WRITTEN TASK: The whole listing below, with no pictures, is to be repeated as it stands.

THE DATA:
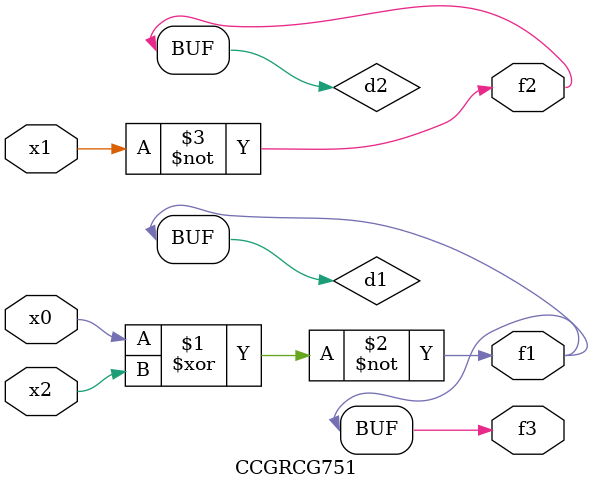
<source format=v>
module CCGRCG751(
	input x0, x1, x2,
	output f1, f2, f3
);

	wire d1, d2, d3;

	xnor (d1, x0, x2);
	nand (d2, x1);
	nor (d3, x1, x2);
	assign f1 = d1;
	assign f2 = d2;
	assign f3 = d1;
endmodule

</source>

EXERCISE RESULT:
<source format=v>
module CCGRCG751(
	input x0, x1, x2,
	output f1, f2, f3
);

	wire d1, d2, d3;

	xnor (d1, x0, x2);
	nand (d2, x1);
	nor (d3, x1, x2);
	assign f1 = d1;
	assign f2 = d2;
	assign f3 = d1;
endmodule

</source>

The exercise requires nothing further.